2009W


3.5.2009


Arts 102 UCSB


Multi-Layer Composite Project





Amanda Appel
This image was created by using an image of neurons to create a mask, and then using the mask to cut out a section from a new image with a predetermined composition. All of the images used were chosen because of their direct or indirect association with the nervous system or thought process that once addressed creates a much more complex image.


Cameron Boulton
In an homage to Baldessari's cutout mask pieces, I have created two symbol-based works. We are symbolic creatures by nature, searching for patterns as a means to bring order to our surrounding chaos. Symbols are like images in the sense that seek to represent--not so much an experience, but perhaps an idea or a concept. Just as the images I have chosen as the backgrounds for my pieces have very definite historical presences and modern connotations, the symbols I have paired them with provided the experiential trigger that brought me to use the images. In other words, as I was searching for images the peace symbol brought to mind, almost immediately the image of Tiananmen Square which I first saw on the cover of a magazine (I think TIME?) when I was young. The hammer & the sickle immediately makes me think communism, red, USSR, Russia, Stalin, the Cold War, etc. I thought the power of symbol and the image combined would produce an interesting mental pairing and subsequently I tried to compose them in an interesting way as to reach some blurry middle ground of being able to identify the underlying images but also struggling a little in doing so.


Kim Bui
In an attempt to create a Baldessarian-type work, I've created a set of 5 images consisting of 1 original mask of a man on lawn, riding a treadmill-style bicycle and 4 successive masks. By juxtaposing the machismo and nonsensical aspects of the original image against the following 4, I've attempted to contradict the base mask with images of femininity and childhood. By using images of a carousel, candy hearts, sunflowers, and a teacup, I imagined that these simple pleasures of a typical young girl are an oxymoron to the lifestyle of today's mindless entertainment as seen on reality television to the likes of Johnny Knoxville and Bam Margera.


MC
This project stemmed from an image of young kids in IV, which always throws me when I see it. For a place that is so uncensored, it seems unnatural for kids to be here. Following that idea, I remembered a story about a man who roamed the streets of IV recently, looking in the windows of houses and taking pictures of girls for his own pleasure. Voyeurism is a subject that comes up often in the art world, which I realize, but this is an expression of that subject that I hadn't explored before. In imagery depicting pedophilia, whether it be motion picture or still images, the perspective is often that of the "predator." By cutting the image of the children playing in the park into the shape of a man lurking in the shadows, I took something completely innocent and turned it into an amber alert warning advertisement. I like the controversy when it is executed creatively.
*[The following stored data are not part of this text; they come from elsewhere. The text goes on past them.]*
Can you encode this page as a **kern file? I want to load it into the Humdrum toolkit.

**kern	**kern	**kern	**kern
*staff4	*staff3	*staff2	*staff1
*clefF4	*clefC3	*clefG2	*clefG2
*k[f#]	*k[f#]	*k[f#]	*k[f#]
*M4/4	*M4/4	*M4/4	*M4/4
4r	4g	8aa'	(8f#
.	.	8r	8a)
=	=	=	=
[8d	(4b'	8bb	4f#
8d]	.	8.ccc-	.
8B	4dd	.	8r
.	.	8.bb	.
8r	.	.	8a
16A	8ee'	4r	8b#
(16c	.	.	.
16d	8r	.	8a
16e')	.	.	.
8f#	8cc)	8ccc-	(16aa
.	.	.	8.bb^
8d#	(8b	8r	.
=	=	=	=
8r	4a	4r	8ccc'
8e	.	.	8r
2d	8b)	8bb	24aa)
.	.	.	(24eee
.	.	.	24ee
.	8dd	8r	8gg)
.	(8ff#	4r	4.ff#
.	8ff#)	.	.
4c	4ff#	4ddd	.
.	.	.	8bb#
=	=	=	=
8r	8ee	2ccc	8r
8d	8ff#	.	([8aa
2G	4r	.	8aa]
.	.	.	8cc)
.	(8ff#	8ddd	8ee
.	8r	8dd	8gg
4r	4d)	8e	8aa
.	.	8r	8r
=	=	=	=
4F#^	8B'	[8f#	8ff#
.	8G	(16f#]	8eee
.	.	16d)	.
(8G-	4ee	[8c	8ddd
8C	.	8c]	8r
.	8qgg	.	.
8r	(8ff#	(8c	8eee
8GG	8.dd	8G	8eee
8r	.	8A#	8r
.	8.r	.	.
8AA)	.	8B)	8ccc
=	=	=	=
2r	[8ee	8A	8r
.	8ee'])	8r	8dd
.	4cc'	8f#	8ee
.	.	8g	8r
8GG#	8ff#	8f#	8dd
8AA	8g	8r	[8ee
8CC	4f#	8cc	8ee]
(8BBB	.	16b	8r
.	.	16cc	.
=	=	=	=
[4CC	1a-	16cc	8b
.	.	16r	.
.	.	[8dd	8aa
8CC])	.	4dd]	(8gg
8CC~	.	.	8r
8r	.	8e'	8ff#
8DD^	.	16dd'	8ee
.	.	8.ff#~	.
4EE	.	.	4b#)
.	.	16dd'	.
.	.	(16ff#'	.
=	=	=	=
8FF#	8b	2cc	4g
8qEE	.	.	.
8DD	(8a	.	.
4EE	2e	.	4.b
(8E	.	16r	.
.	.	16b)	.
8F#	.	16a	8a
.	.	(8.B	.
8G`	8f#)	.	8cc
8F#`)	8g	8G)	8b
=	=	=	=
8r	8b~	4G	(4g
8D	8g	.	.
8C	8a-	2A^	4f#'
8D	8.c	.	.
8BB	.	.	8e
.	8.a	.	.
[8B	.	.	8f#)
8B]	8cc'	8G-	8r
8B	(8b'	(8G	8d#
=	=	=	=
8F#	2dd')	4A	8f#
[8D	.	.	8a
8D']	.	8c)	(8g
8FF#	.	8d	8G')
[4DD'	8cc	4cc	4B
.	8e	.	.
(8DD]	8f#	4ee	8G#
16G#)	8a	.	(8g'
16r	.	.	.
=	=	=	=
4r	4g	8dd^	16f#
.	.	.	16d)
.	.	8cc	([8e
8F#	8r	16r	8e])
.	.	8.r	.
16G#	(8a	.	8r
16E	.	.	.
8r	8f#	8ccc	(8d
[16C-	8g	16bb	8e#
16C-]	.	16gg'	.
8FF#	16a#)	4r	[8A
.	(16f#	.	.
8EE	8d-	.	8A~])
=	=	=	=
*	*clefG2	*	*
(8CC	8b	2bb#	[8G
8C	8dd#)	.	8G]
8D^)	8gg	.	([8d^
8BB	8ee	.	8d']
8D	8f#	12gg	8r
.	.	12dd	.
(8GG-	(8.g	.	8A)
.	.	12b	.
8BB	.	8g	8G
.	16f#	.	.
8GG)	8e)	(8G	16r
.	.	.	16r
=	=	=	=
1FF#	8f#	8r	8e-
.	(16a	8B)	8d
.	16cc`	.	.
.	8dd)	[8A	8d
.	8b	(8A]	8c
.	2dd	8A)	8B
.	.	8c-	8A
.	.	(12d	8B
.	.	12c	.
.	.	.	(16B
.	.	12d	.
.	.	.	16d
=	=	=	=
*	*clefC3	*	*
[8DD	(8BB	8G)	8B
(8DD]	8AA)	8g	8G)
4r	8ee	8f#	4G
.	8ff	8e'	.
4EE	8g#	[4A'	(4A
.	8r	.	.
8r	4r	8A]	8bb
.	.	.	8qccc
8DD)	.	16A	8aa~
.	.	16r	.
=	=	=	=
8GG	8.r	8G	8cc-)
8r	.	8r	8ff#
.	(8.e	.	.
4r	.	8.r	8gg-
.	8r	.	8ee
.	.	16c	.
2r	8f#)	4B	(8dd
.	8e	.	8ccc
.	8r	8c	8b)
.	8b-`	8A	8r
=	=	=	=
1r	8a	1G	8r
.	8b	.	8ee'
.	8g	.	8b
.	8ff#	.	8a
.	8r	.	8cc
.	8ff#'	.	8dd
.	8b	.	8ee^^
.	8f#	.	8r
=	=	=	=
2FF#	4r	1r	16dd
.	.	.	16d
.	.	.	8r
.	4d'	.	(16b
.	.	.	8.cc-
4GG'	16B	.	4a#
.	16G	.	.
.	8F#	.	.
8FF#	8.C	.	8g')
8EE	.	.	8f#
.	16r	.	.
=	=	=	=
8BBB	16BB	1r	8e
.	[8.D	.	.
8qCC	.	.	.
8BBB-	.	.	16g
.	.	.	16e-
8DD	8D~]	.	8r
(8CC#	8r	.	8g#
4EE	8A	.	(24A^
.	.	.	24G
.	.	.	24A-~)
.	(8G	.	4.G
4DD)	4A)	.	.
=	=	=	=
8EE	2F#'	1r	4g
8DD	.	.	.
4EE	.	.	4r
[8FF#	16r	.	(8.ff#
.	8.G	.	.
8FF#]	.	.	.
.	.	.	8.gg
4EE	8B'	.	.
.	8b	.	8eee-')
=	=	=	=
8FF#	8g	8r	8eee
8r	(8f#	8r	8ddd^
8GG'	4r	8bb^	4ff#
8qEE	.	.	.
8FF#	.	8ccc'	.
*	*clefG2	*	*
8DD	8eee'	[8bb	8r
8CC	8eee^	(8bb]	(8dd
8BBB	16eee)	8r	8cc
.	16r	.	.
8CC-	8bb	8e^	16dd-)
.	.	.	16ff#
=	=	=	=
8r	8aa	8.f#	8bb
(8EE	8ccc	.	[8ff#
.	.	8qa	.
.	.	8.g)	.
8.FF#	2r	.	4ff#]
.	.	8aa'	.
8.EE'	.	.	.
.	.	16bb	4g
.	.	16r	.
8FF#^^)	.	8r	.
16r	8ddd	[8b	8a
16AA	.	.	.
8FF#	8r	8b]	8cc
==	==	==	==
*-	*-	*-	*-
Also, to emphasize the non-rectangular shape of the image and to give it some dimention, I added a drop shadow behind the cut-out.


Christopher Faderan
The first image is titled Hope, indicative of the hope that President Obama has brought the American people. The image is outlined by angel wings, while in the the main theme is of a man looking up at Obama's image. This image was madewith simple quick masking techniques.


Paulo Fong
For this particular mask I took an outline of colorful drops in mid-splash with a liquid, and made that my base layer. I then took another existing image of a rocket being launched and felt that the rocket's visual information fit well within the perimeter of the splash mask. The decision of using these shapes and objects is purely to question the idea of boundaries and layer masks in art as well as eliminating the standard rectangle with image manipulating.


Melissa Hebeler
To create this image, I used the shapes of sea animals to embody images of zoo animals to juxtapose the two types of creatures.


Carmel Mays
Walking and standing became a theme last weekend and so that was incorporated into the project. I cut out the image of a high-heel shoe which is the shape where the two other images are placed. An image of baby's feet, that were being held in a hand, were cut out; a sepia like tone was added and the new image was positioned where the feet are normally located. Another image of Marilyn Monroe was sharpen and lightened, bands of red added to her high heels and to the right earring. The heel of the shape was painted red to match the other red in the images and to help move the eye through the composition.


Jana Sepulveda
I wanted a really complex shape to be the base so that I would be able to make interesting compostitions. I chose the rose because it's easily recognizable and because it had a lot of empty space in between. I tried to use the shape for some images you kind of associate a rose with and some that you don't. I tried to keep the center of the rose as the focus for the images and that determined where I placed the images. I also tried to cut the photos a little abstractly so that you really have to look in order to see what it is.